::: DATA ENTRIES

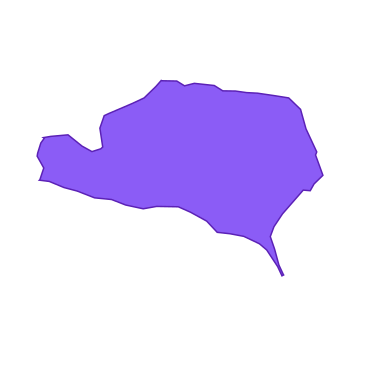 the district of Prastio Pafou, Paphos, Cyprus, rotated 245°
{"feature_id": "46923920B40507921688401", "entity_name": "Prastio Pafou", "entity_type": "district", "adm_level": 2, "iso_a3": "CYP", "parent_name": "Cyprus", "parent_adm1": "Paphos", "projection": "orthographic", "projection_center": [32.693, 34.785], "detail": "fine", "context": "isolated", "style": "filled", "palette": "violet", "viewbox_px": 384, "rotation_deg": 245, "n_neighbors": 0, "source": "geoboundaries", "source_scale": "gbopen_adm2", "svg_char_len": 945}
<svg xmlns="http://www.w3.org/2000/svg" viewBox="0 0 384 384"><g transform="rotate(245 192 192)"><path d="M267.2,58.7L261.9,67.1L250.2,77.8L241.5,88.2L227.9,101.2L219.2,115.9L208.3,126.3L197.4,140.7L193.9,153.8L184.4,173.3L174.3,182.1L159.4,193.0L144.8,197.8L138.1,208.8L129.9,220.2L116.6,231.2L107.9,235.2L88.2,238.1L78.0,238.1L78.1,240.0L78.8,239.9L89.1,239.9L105.2,242.7L118.5,244.1L125.9,251.6L133.9,264.7L146.7,293.6L143.2,299.7L147.7,306.0L151.8,317.7L173.3,319.6L175.6,322.0L201.1,322.0L221.0,325.3L236.4,319.4L244.3,307.7L253.9,293.1L259.0,283.5L265.1,274.1L270.7,262.6L279.1,257.2L289.5,240.0L291.4,230.1L299.0,225.1L305.9,211.0L306.0,211.0L302.9,203.9L297.5,188.4L297.5,174.3L298.3,149.7L298.3,144.7L288.8,135.5L270.5,130.1L269.7,127.6L270.9,118.4L280.1,111.7L296.2,103.8L302.1,87.5L304.1,80.3L303.2,80.9L300.3,75.7L292.4,68.5L289.9,66.8L276.4,67.8L267.4,59.3L267.2,58.7Z" fill="#8b5cf6" stroke="#5b21b6" stroke-width="1.5"/></g></svg>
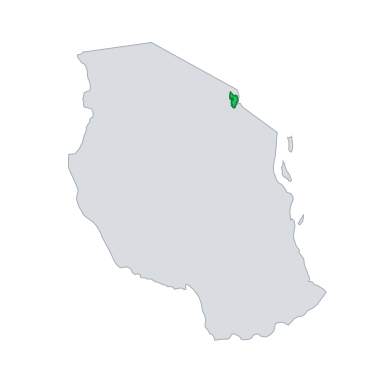 location of Moshi, Kilimanjaro, United Republic of Tanzania, rotated 352°
{"feature_id": "72390352B4446234130359", "entity_name": "Moshi", "entity_type": "district", "adm_level": 2, "iso_a3": "TZA", "parent_name": "United Republic of Tanzania", "parent_adm1": "Kilimanjaro", "projection": "equal_earth", "projection_center": [37.376, -3.37], "detail": "fine", "context": "in_parent", "style": "filled", "palette": "green", "viewbox_px": 384, "rotation_deg": 352, "n_neighbors": 0, "source": "geoboundaries", "source_scale": "gbopen_adm2", "svg_char_len": 6287}
<svg xmlns="http://www.w3.org/2000/svg" viewBox="0 0 384 384"><g transform="rotate(352 192 192)"><path d="M150.5,280.0L147.0,277.5L143.9,276.0L141.3,274.4L140.1,272.8L137.7,272.2L135.6,271.9L133.6,270.4L129.7,269.8L129.2,268.9L129.1,266.6L128.4,266.1L127.0,265.5L125.4,265.5L124.5,265.8L123.9,265.7L122.6,264.4L121.4,262.7L120.9,260.1L119.1,258.4L117.0,257.0L111.2,257.2L110.2,256.8L108.8,255.4L107.2,253.2L105.9,250.7L104.7,247.3L103.5,242.6L96.7,224.2L96.0,220.7L94.7,216.8L92.5,212.0L90.2,208.5L87.1,205.3L83.6,202.1L81.7,199.9L78.1,191.2L77.3,187.1L76.7,182.9L76.9,181.2L79.2,175.8L79.4,174.2L79.1,172.2L78.0,167.8L76.5,162.5L73.6,153.0L73.2,150.5L73.3,148.7L74.9,139.0L74.9,137.6L81.6,137.8L86.5,133.5L90.7,127.1L91.6,124.5L93.3,120.4L95.0,118.3L95.7,116.9L96.6,112.8L98.9,110.0L101.0,107.9L100.6,106.4L100.9,105.9L102.1,104.8L104.4,103.8L104.9,101.6L104.9,99.2L104.5,97.9L104.5,96.3L104.2,95.4L102.7,95.2L100.4,94.0L98.5,93.5L97.2,92.8L96.8,92.2L96.6,90.8L97.6,87.1L96.6,85.5L98.9,79.3L99.3,78.6L100.2,78.5L101.5,77.8L102.8,77.5L103.8,77.8L104.5,77.5L105.2,76.8L105.7,74.7L106.2,71.2L105.9,68.3L105.0,66.1L104.7,62.7L105.1,58.2L104.8,54.5L103.7,51.4L102.6,49.7L100.9,48.8L98.3,44.2L97.5,42.0L97.6,40.6L98.5,40.0L100.2,40.2L101.8,39.7L103.3,38.4L104.7,38.1L105.5,38.3L172.6,38.3L251.0,97.2L251.3,97.9L251.9,102.9L251.8,104.7L250.6,107.6L250.2,109.1L250.2,110.2L250.5,110.6L251.5,110.7L252.4,111.4L252.7,112.0L253.4,114.2L254.2,115.3L284.0,144.2L284.7,144.6L284.2,147.0L282.6,152.9L282.5,155.3L281.8,158.2L281.2,160.1L279.4,168.4L278.0,171.4L276.0,178.7L275.7,184.2L276.8,188.1L277.2,191.7L279.5,195.3L281.3,196.6L282.6,198.2L284.7,201.9L286.0,205.6L289.9,207.4L291.5,211.6L290.9,214.5L289.1,216.9L287.4,220.7L286.0,225.8L285.9,233.5L286.9,232.4L289.0,234.3L289.2,240.0L287.1,246.6L286.4,249.7L286.3,252.4L287.8,260.3L290.2,264.3L290.0,265.6L289.4,266.7L293.4,273.8L293.1,280.0L294.6,284.9L295.2,289.0L296.2,292.3L296.4,294.5L295.1,296.9L298.1,297.5L299.8,299.6L300.6,301.5L302.7,301.4L303.9,302.7L305.5,303.8L309.2,307.0L310.2,308.6L310.8,310.2L300.7,320.4L297.0,323.0L294.4,324.2L291.6,324.9L289.0,326.5L286.5,329.0L283.3,330.3L279.4,330.3L275.3,332.0L268.9,337.3L265.1,334.4L262.2,333.4L258.8,333.5L256.8,333.9L256.0,334.5L255.4,336.3L254.8,339.2L252.6,342.1L248.7,344.8L245.2,345.8L241.9,345.1L239.7,344.0L238.5,342.4L236.8,341.7L234.6,341.8L232.4,342.9L230.4,345.0L227.1,345.9L222.6,345.6L220.1,344.6L219.8,342.9L217.8,340.8L214.2,338.5L211.5,338.4L209.8,340.7L208.3,342.1L206.8,342.7L205.6,342.7L203.7,342.1L198.8,341.9L194.0,342.0L193.5,338.7L192.6,336.7L191.7,335.5L190.1,335.2L189.6,334.3L189.1,332.3L188.2,330.6L187.2,329.1L186.5,327.8L186.3,326.6L186.5,325.2L187.5,321.9L187.8,319.6L187.6,317.2L187.1,314.8L186.0,311.9L186.1,311.1L185.7,309.1L185.7,307.8L185.9,306.1L185.6,303.8L184.7,299.0L184.7,297.8L183.6,295.5L180.5,290.0L180.3,289.2L175.4,283.7L173.4,282.5L172.7,283.5L172.4,284.5L172.6,286.3L172.5,287.1L172.3,287.5L171.1,287.5L170.4,287.3L168.5,285.8L167.0,285.4L163.4,285.7L162.2,286.0L161.2,285.7L159.2,283.2L157.0,282.6L155.0,282.5L151.6,279.6L150.5,280.0ZM290.5,187.2L292.1,193.3L291.9,194.5L290.7,195.2L290.1,195.2L289.4,194.3L288.9,192.2L288.0,192.7L286.6,190.2L285.1,190.1L283.8,187.2L284.3,184.6L284.0,180.2L285.6,178.0L286.5,174.2L287.5,176.8L287.8,180.8L289.1,185.5L290.5,187.2ZM298.4,150.7L298.5,152.2L298.2,153.6L298.3,157.9L298.1,160.8L296.9,164.8L295.9,166.2L295.0,165.8L294.3,165.1L293.7,164.0L294.9,156.7L294.3,151.3L296.6,151.9L298.4,150.7ZM295.0,239.0L293.8,239.4L293.4,239.0L292.7,237.8L293.9,236.8L295.1,234.8L297.9,231.9L299.2,229.6L299.0,231.8L297.4,236.8L296.1,237.1L295.0,239.0Z" fill="#d9dde1" stroke="#a8b0b8" stroke-width="1"/><path d="M243.7,110.4L243.7,110.6L243.6,110.9L243.5,111.1L243.6,111.3L243.6,111.6L243.8,111.6L243.7,111.7L243.8,111.7L243.8,111.8L243.8,112.0L243.7,112.0L243.8,112.1L243.9,112.3L243.9,112.5L244.0,112.5L244.2,112.8L244.3,112.9L244.2,113.0L244.3,113.1L244.4,113.3L244.4,113.6L244.5,113.9L244.5,114.0L244.8,114.3L245.1,114.5L245.0,114.4L245.1,114.5L245.2,114.4L245.3,114.3L245.6,114.3L245.8,114.4L245.7,114.3L245.8,114.3L245.7,114.2L245.7,113.9L245.8,113.8L245.9,113.7L245.8,113.4L246.0,113.3L246.3,113.2L246.6,113.1L246.5,112.9L246.5,113.0L246.5,112.9L246.6,113.1L246.8,113.1L246.8,112.9L247.0,112.8L247.0,112.7L247.1,112.4L247.2,112.2L247.3,112.1L247.4,111.9L247.5,111.8L247.6,111.7L247.8,111.6L247.9,111.4L247.9,111.5L247.9,111.4L248.0,111.4L248.2,111.2L248.2,111.3L248.3,111.3L248.4,111.2L248.5,111.1L248.5,110.9L248.6,110.7L248.6,110.3L248.7,110.2L248.8,110.0L248.8,109.9L248.9,109.7L249.0,109.7L249.0,109.4L249.0,109.5L249.0,109.4L249.0,109.2L249.0,108.9L248.9,108.9L249.2,108.6L249.7,108.3L249.8,108.3L250.4,107.5L250.2,107.2L250.1,106.8L250.1,106.7L250.2,106.4L250.1,106.1L250.0,105.9L250.1,105.6L250.1,105.3L250.2,105.0L250.1,104.9L250.0,104.5L249.9,104.3L249.9,104.0L250.0,103.8L250.0,103.6L249.8,103.2L249.7,103.1L249.6,102.9L249.4,103.0L249.1,102.9L248.9,102.9L248.7,102.8L248.4,102.8L248.4,102.7L248.3,102.8L248.2,102.8L248.2,102.7L247.9,102.6L247.6,102.7L247.1,102.7L246.8,102.7L246.6,102.6L246.5,102.4L246.4,102.3L246.2,102.0L246.1,101.8L246.0,101.5L245.7,100.8L245.5,100.6L244.8,99.7L244.3,98.9L244.0,98.5L243.8,99.1L243.8,99.3L243.7,99.4L243.7,99.6L243.5,99.9L243.5,100.0L243.4,100.1L243.2,100.7L243.1,100.9L243.0,101.1L242.9,101.4L242.9,101.5L243.0,101.8L242.9,102.0L242.7,102.4L242.7,102.6L242.8,102.8L242.7,103.1L242.8,103.2L242.7,103.4L242.7,103.5L242.5,104.2L242.5,104.3L242.7,104.5L242.7,104.8L242.9,104.8L243.0,104.8L243.2,105.2L243.2,105.3L243.1,105.5L243.3,105.6L243.5,105.6L243.5,105.4L243.7,105.5L243.7,105.4L243.7,105.2L243.8,105.1L243.9,104.9L244.0,104.8L244.0,104.7L244.1,104.8L244.1,104.7L244.3,104.9L244.6,105.0L244.7,104.9L244.7,105.0L244.8,105.2L244.7,105.2L244.8,105.3L245.1,105.2L245.3,105.2L245.3,105.3L245.4,105.5L245.7,105.5L245.7,105.8L245.7,106.0L245.4,106.5L244.9,106.5L244.9,106.8L244.6,107.0L244.3,106.9L244.2,106.9L244.3,106.9L244.1,106.7L244.0,106.8L243.8,106.8L243.7,106.9L243.7,107.0L243.7,107.3L243.9,107.4L244.0,107.4L244.0,107.5L243.9,107.8L243.9,108.0L243.7,108.3L243.7,108.5L243.6,108.8L243.4,108.9L243.4,109.0L243.4,109.3L243.4,109.5L243.4,109.8L243.5,109.9L243.5,110.0L243.7,110.4L243.7,110.4Z" fill="#22c55e" stroke="#15803d" stroke-width="1.5"/></g></svg>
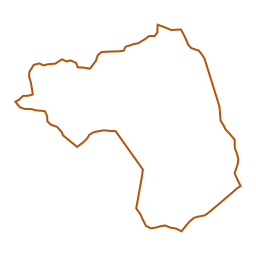 the district of Abadia de Goiás, Goiás, Brazil
{"feature_id": "56859067B10262274710993", "entity_name": "Abadia de Goiás", "entity_type": "district", "adm_level": 2, "iso_a3": "BRA", "parent_name": "Brazil", "parent_adm1": "Goiás", "projection": "mercator", "projection_center": [-49.464, -16.79], "detail": "fine", "context": "isolated", "style": "outline", "palette": "amber", "viewbox_px": 256, "rotation_deg": 0, "n_neighbors": 0, "source": "geoboundaries", "source_scale": "gbopen_adm2", "svg_char_len": 1359}
<svg xmlns="http://www.w3.org/2000/svg" viewBox="0 0 256 256"><path d="M240.6,186.1L237.8,180.4L234.6,173.3L236.2,168.5L237.7,164.1L238.3,159.3L237.1,154.2L234.8,148.0L234.6,139.7L228.4,132.3L225.5,129.4L223.8,125.8L220.6,120.6L220.0,112.9L219.4,106.6L216.8,98.0L204.5,58.6L202.1,54.9L198.8,50.6L191.4,48.2L188.2,44.7L186.3,40.1L183.4,34.0L180.9,29.5L171.2,30.0L166.3,28.0L161.3,26.0L157.7,24.7L157.3,32.6L154.7,36.0L149.1,36.0L145.5,38.8L138.3,43.2L133.7,44.1L125.5,46.8L123.7,50.7L119.2,51.3L109.0,51.6L101.7,52.0L97.9,54.9L95.8,61.0L89.9,68.7L83.5,67.6L77.7,67.3L76.1,62.9L70.5,60.4L66.7,61.5L61.9,59.3L55.4,63.6L47.8,64.3L43.3,65.4L39.4,63.4L33.7,64.9L29.3,72.0L29.2,77.3L30.8,82.1L32.0,89.2L32.8,94.4L28.0,95.8L23.0,95.9L19.6,99.3L15.4,101.7L19.8,107.2L24.5,108.9L31.6,109.1L36.0,110.4L40.9,110.7L45.1,111.4L47.1,116.2L47.4,121.3L50.7,124.6L57.0,126.8L61.5,131.8L63.2,135.5L67.0,138.6L77.1,146.9L83.1,142.4L87.2,138.4L89.4,134.7L93.5,132.3L98.4,131.2L104.0,130.3L110.0,130.9L115.6,131.2L142.9,169.6L141.5,179.1L136.2,208.4L140.2,213.9L142.9,219.8L145.9,225.8L150.6,228.3L156.1,227.5L160.8,226.1L165.2,225.5L170.7,227.7L176.0,228.6L181.5,231.3L186.3,225.3L189.5,221.6L193.9,217.8L198.8,216.5L204.5,215.4L208.2,213.0L211.6,210.1L216.4,206.1L222.6,200.8L228.7,195.6L232.4,192.5L237.0,188.3L240.6,186.1Z" fill="none" stroke="#b45309" stroke-width="2"/></svg>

::::::

YOUR TASK:
Turn everything from the start of the entries down to and including the line containing "location of Moshi, Kilimanjaro, United" into a JSON list of strings, one string per line, with blank lines omitted. Leave the pictures out of your answer.

RESPONSE BELOW:
[
  " the district of Prastio Pafou, Paphos, Cyprus, rotated 245°",
  "{\"feature_id\": \"46923920B40507921688401\", \"entity_name\": \"Prastio Pafou\", \"entity_type\": \"district\", \"adm_level\": 2, \"iso_a3\": \"CYP\", \"parent_name\": \"Cyprus\", \"parent_adm1\": \"Paphos\", \"projection\": \"orthographic\", \"projection_center\": [32.693, 34.785], \"detail\": \"fine\", \"context\": \"isolated\", \"style\": \"filled\", \"palette\": \"violet\", \"viewbox_px\": 384, \"rotation_deg\": 245, \"n_neighbors\": 0, \"source\": \"geoboundaries\", \"source_scale\": \"gbopen_adm2\", \"svg_char_len\": 945}",
  "<svg xmlns=\"http://www.w3.org/2000/svg\" viewBox=\"0 0 384 384\"><g transform=\"rotate(245 192 192)\"><path d=\"M267.2,58.7L261.9,67.1L250.2,77.8L241.5,88.2L227.9,101.2L219.2,115.9L208.3,126.3L197.4,140.7L193.9,153.8L184.4,173.3L174.3,182.1L159.4,193.0L144.8,197.8L138.1,208.8L129.9,220.2L116.6,231.2L107.9,235.2L88.2,238.1L78.0,238.1L78.1,240.0L78.8,239.9L89.1,239.9L105.2,242.7L118.5,244.1L125.9,251.6L133.9,264.7L146.7,293.6L143.2,299.7L147.7,306.0L151.8,317.7L173.3,319.6L175.6,322.0L201.1,322.0L221.0,325.3L236.4,319.4L244.3,307.7L253.9,293.1L259.0,283.5L265.1,274.1L270.7,262.6L279.1,257.2L289.5,240.0L291.4,230.1L299.0,225.1L305.9,211.0L306.0,211.0L302.9,203.9L297.5,188.4L297.5,174.3L298.3,149.7L298.3,144.7L288.8,135.5L270.5,130.1L269.7,127.6L270.9,118.4L280.1,111.7L296.2,103.8L302.1,87.5L304.1,80.3L303.2,80.9L300.3,75.7L292.4,68.5L289.9,66.8L276.4,67.8L267.4,59.3L267.2,58.7Z\" fill=\"#8b5cf6\" stroke=\"#5b21b6\" stroke-width=\"1.5\"/></g></svg>",
  " location of Moshi, Kilimanjaro, United Republic of Tanzania, rotated 352°"
]